Sekretaris Daerah (Sekda) Provinsi Jakarta, Marullah Matali ogah komentari pelaporan dirinya ke Komisi Pemberantasan Korupsi (KPK) soal dugaan penyalahgunaan jabatan, wewenang, serta tindak pidana korupsi.
Ia juga tak menjawab ketika ditanya apakah benar atau tidak anaknya merupakan Tenaga Ahli (TA) Sekda. “Ssst! Saya enggak ngomong, cukup ya,” kata Marullah saat ditemui di Balai Kota Jakarta, Kamis (15/5/2025).
Sebelumnya, Komisi Pemberantasan Korupsi (KPK) tengah menelaah laporan terhadap Sekretaris Daerah Provinsi DKI Jakarta, Marullah Matali. Laporan tersebut disampaikan melalui Direktorat Pelayanan Laporan Pengaduan Masyarakat (PLPM) KPK dan berisi dugaan penyalahgunaan jabatan, wewenang, serta tindak pidana korupsi.
“Secara umum akan melakukan telaah terhadap setiap pengaduan masyarakat yang masuk untuk melihat validitas informasi dan keterangan yang disampaikan dalam laporan tersebut,” ujar Juru Bicara KPK Budi Prasetyo di Gedung Merah Putih KPK, Jakarta Selatan, dikutip Kamis (15/5/2025).
Budi menjelaskan, KPK akan melakukan langkah awal berupa pengumpulan bahan keterangan atau full bucket untuk memperkuat informasi awal yang disampaikan. Jika ditemukan indikasi korupsi, kasus tersebut akan ditindaklanjuti ke tahap penyelidikan.
“KPK kemudian akan melakukan verifikasi apakah laporan tersebut substansinya termasuk dalam delik tindak pidana korupsi dan menjadi kewenangan KPK atau tidak,” jelasnya.
Meski begitu, Budi menyatakan KPK belum dapat mengungkapkan secara rinci isi laporan tersebut kepada publik.
Berdasarkan salinan laporan yang beredar, Marullah diduga menyalahgunakan kewenangannya untuk memberikan jabatan kepada anaknya, MFM alias Kiky, serta keponakannya, FS. Kiky disebut-sebut diangkat menjadi tenaga ahli Sekda melalui mekanisme yang melanggar aturan internal Pemprov Jakarta dan kode etik.

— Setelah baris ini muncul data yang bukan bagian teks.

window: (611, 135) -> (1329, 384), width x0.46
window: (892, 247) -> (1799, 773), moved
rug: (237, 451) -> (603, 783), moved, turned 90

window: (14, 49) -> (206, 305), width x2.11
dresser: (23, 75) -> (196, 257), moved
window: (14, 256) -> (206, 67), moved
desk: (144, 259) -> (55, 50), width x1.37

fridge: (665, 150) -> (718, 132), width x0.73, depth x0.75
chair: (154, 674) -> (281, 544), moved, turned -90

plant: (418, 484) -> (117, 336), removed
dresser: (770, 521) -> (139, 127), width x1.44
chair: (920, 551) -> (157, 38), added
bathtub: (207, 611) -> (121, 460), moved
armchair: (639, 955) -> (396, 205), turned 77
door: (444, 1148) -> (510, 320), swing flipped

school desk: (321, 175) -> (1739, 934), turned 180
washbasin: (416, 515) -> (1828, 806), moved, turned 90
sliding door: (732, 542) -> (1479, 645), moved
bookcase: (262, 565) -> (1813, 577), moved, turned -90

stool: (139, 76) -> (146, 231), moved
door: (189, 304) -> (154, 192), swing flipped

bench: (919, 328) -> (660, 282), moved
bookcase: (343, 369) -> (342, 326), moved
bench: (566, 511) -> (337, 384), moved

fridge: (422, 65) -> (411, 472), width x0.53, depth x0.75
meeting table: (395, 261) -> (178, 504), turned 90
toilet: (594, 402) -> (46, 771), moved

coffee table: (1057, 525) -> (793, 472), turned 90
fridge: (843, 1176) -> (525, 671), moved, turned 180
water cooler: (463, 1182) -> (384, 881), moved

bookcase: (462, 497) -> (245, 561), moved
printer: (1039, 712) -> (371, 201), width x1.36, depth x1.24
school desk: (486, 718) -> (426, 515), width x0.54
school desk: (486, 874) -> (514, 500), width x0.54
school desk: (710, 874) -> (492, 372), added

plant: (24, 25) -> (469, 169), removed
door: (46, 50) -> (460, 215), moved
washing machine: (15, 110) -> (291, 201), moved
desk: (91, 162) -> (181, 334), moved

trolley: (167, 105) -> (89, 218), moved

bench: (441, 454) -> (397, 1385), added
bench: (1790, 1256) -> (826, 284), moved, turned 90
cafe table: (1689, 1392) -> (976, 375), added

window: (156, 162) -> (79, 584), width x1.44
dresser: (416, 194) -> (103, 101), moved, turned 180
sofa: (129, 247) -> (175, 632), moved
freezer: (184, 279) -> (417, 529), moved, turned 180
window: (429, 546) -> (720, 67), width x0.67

Ia juga diberi ruang kerja khusus di dekat ruang Sekda.
Laporan itu menyebut Kiky diduga melakukan intimidasi terhadap Dirut BUMD dan Kepala SKPD demi kepentingan sang ayah. Ia juga diduga mengatur proyek-proyek di lingkungan Pemprov Jakarta, di mana pemenang lelang harus mendapatkan persetujuannya.
Selain itu, Kiky dituding memaksa agar asuransi nasabah Bank DKI diberikan kepada perusahaan pilihannya. Praktik serupa disebut dilakukan terhadap Dirut PT Jakarta Propertindo (Jakpro). Kiky juga dilaporkan memerintah Dirut Pasar Jaya untuk menyerahkan pengelolaan parkir kepada perusahaan yang disodorkannya.
Tak hanya Kiky, Marullah juga disebut mengangkat keponakannya, FS, sebagai Pelaksana Tugas (Plt) Kepala Badan Pengelola Aset Daerah (BPAD) Provinsi Jakarta, padahal sebelumnya FS menjabat sebagai Kepala Suku BPAD. Setelah menjabat, FS diduga meminta setoran rutin untuk keperluan “pengamanan” dari aparat penegak hukum seperti kepolisian dan kejaksaan.
Dalam laporan yang sama, Marullah juga dilaporkan mengangkat C—yang sebelumnya menjabat sebagai Wakil Wali Kota Jakarta Pusat—menjadi Kepala Badan Kepegawaian Daerah. C diduga terlibat praktik jual beli jabatan dengan tarif bervariasi. Untuk posisi eselon III, tarif yang dipatok disebut mencapai Rp300 juta. KPK membenarkan telah menerima laporan tersebut dan menyatakan proses telaah saat ini masih berlangsung.